A lot of mothers are concerned about their babies’ sneezing, thinking that they might have caught a cold or they might be allergic to something. The truth is that sneezing is very frequently encountered with babies, but it is also harmless in most of the cases. The fact that your baby is sneezing doesn’t necessarily mean that they are sick. There can be a lot of causes and this is often good for them because it helps with their respiratory ways and prevents infections and flu.

There can be a lot of explanations for why your baby sneezes. First of all, this may be a way of releasing their respiratory ways or they can clean their throat if they sneeze. Also, it can be a reaction to different things around them, such as dust, animals, smoke, meaning that their respiratory ways are irritated. Also, this may be their way of getting accustomed to the world around them especially during the first month. In fact, this can even be the way they get accustomed to breathing.

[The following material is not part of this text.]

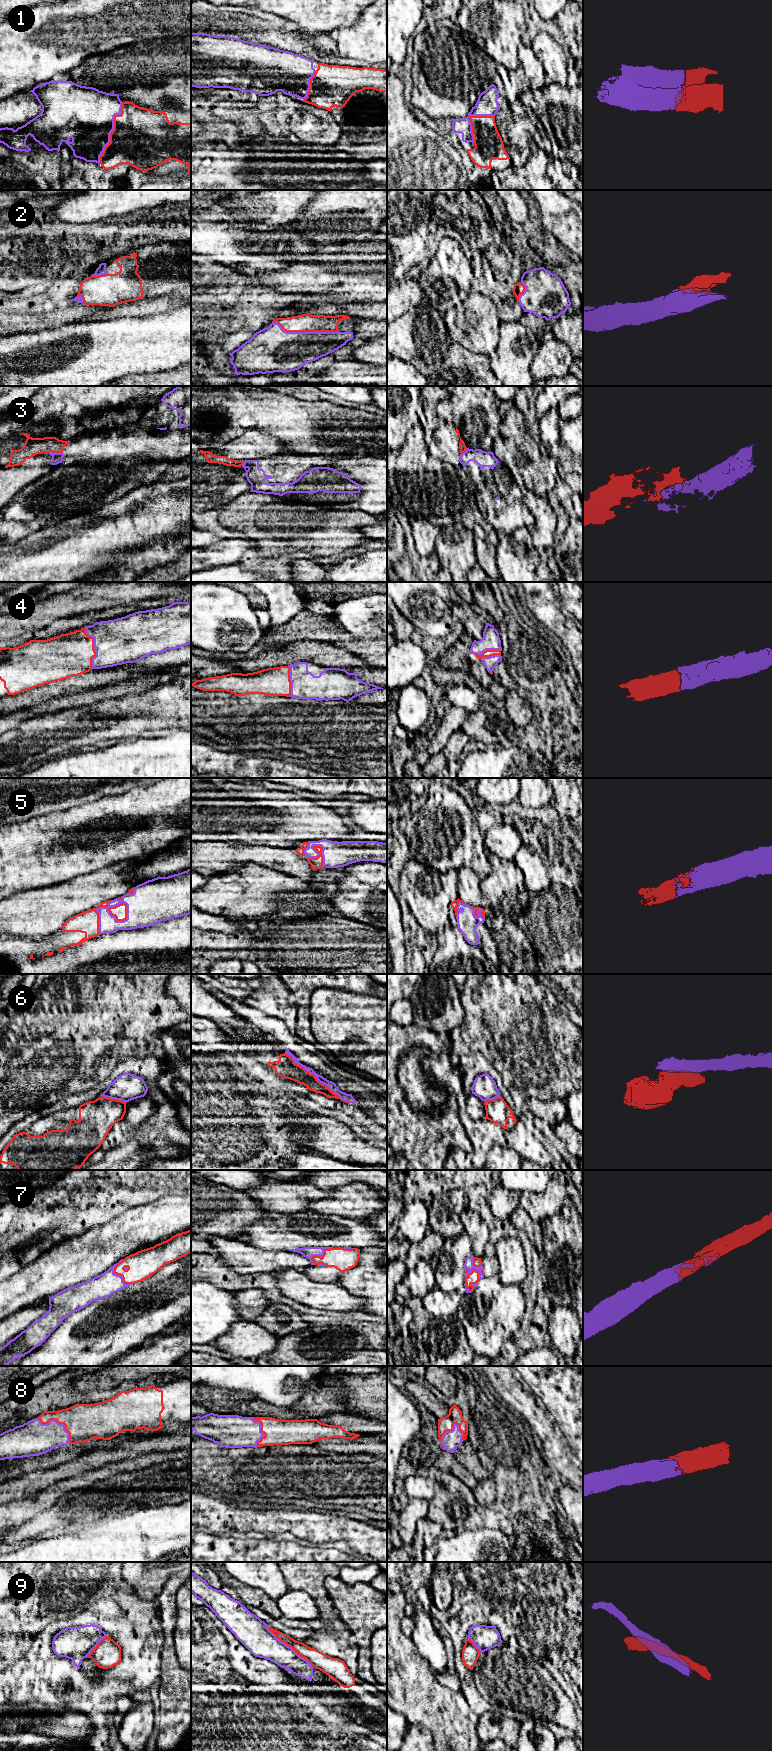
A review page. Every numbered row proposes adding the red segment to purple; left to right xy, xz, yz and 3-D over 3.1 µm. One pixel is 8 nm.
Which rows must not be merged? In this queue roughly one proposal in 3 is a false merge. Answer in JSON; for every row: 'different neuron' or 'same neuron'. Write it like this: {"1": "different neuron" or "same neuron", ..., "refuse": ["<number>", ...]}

During the winter, the dry air in the house can contribute to their nasal irritation, turning sneezing into a problem. Of course, you can treat it with nose drops based on salty water. Also, you can put a bowl with water on the radiator so that there is more humidity in the air. Sneezing can also be a sign that your baby is eliminating the impurities in their body.

Whichever the cause is, you should know that you should never stop your baby from sneezing. Therefore, don’t panic anymore if your baby starts sneezing because it is usually normal for their age.